Seeing the Best or the Worst

Tendencies to see the worst in people is easy, but it is just as easy to see the best in someone. Most disagreements can be solved through good communication. There are always differences in values, and learning to show more respect for humanity, for an individual, is unending. In the process of accepting others, there is an easy choice to be made in every moment, do we want to see the best, or the worst in someone?

Our beliefs about others are who they are to us. This is not who they really are, behave, or feel in any given situation. Rather, we are responsible for our views, others are not. Considering the power of influence in this interaction, we guard our ideas about others most recklessly.

Sure, we might see a lot, but that doesn’t mean we draw accurate conclusions. We might think we know what’s going on, and then talk to someone with a different understanding. Taking ownership and gaining accuracy in our perspectives takes work, a good kind of effort to keep our attitudes willing to learn. Accurate conclusions are also justified, but perhaps there is a different reason than imagined behind another’s conduct.

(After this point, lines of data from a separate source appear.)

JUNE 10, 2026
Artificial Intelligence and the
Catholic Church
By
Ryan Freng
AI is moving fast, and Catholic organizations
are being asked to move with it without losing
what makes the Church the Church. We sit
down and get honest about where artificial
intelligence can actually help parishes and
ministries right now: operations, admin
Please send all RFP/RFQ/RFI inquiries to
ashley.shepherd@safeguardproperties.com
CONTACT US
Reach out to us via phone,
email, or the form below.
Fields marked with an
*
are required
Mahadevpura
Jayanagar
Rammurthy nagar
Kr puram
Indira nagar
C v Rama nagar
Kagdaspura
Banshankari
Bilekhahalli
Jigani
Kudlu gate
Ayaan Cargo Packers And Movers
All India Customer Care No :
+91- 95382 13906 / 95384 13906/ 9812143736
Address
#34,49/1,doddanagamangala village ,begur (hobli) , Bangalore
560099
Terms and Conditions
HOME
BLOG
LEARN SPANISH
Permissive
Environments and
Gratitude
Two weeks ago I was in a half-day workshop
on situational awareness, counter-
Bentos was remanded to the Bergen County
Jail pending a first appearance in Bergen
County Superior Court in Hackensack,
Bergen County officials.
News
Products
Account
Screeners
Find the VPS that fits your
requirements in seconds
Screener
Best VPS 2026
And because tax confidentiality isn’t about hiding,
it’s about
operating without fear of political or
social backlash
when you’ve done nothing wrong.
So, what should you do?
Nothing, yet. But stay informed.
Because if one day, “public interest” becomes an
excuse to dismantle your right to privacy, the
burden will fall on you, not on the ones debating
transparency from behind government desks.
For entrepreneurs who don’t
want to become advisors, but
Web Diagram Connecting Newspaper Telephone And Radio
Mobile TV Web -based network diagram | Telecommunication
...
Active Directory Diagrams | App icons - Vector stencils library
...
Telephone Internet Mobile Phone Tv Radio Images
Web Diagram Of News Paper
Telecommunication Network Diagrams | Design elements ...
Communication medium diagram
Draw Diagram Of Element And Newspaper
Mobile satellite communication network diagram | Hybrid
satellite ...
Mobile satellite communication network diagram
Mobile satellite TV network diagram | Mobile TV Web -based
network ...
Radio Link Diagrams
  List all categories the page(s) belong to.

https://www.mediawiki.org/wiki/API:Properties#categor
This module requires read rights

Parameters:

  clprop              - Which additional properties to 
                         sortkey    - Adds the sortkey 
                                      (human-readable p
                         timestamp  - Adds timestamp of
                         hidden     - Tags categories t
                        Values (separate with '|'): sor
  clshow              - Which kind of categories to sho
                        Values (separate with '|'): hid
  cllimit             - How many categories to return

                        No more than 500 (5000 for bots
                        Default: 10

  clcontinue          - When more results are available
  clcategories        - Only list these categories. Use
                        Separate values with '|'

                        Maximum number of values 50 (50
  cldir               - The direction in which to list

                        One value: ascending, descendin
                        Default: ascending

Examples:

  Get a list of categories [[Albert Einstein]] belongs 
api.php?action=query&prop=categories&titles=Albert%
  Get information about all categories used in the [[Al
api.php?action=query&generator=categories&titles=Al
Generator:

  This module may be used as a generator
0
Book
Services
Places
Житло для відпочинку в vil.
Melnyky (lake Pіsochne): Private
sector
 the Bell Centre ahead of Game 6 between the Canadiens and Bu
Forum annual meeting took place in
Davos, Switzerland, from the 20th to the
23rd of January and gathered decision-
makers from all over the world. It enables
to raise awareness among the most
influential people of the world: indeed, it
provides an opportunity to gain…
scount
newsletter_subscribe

We form opinions in moments of interaction. Moments are opportunities; they are the matrix. We all have assumptions, most of which are partial, misinformed, and wanting for truth. It’s perfectly fine to disagree, but to disagree without knowing, seems like an awful big waste of a relationship. It seems so easy to put people at stake. There is room for expansion.

The health of our families is dependent on our perspectives of ourselves and one another. Nothing in the realm of relativity and perspective is wrong or right. Everyone has their own identity. Seeing the best in someone is being able share in their fluidity and authenticity even when they are different. We all can appreciate the deep and kindred connections we experience with others and could share more in this if we were all thinking better of one another.

Accepting differences is challenging, even threatening to some. Emotions and behavior can muddy the waters of perspective and communication. Finding clarity in someone’s individualism is worth more than trends, gossip, or pride. If a person wants to believe what they see is correct, and it’s their way or the highway, most people will take the highway.

People betray, disagree, lie, but this is not a reason to keep our own minds in the dark concerning motive and situation. Personal approval and disapproval are not the scales of justice. Just how far will we take equality when considering whose opinion is important? When we offer the space to create a new story, rewrite the daily script about people, and for people, we are more culturally aware.

All of us navigate a balance between understanding who, what, and why people, including ourselves, act the way we do. It’s okay to address the problem but speak to the solution. It’s okay to give our loved ones the benefit of doubt, to be easy with one another, to trust. Create a habit of thinking the best about someone. It changes things. It doesn’t hurt any worse than thinking bad of someone, even if the best does not manifest. Let’s believe in one another.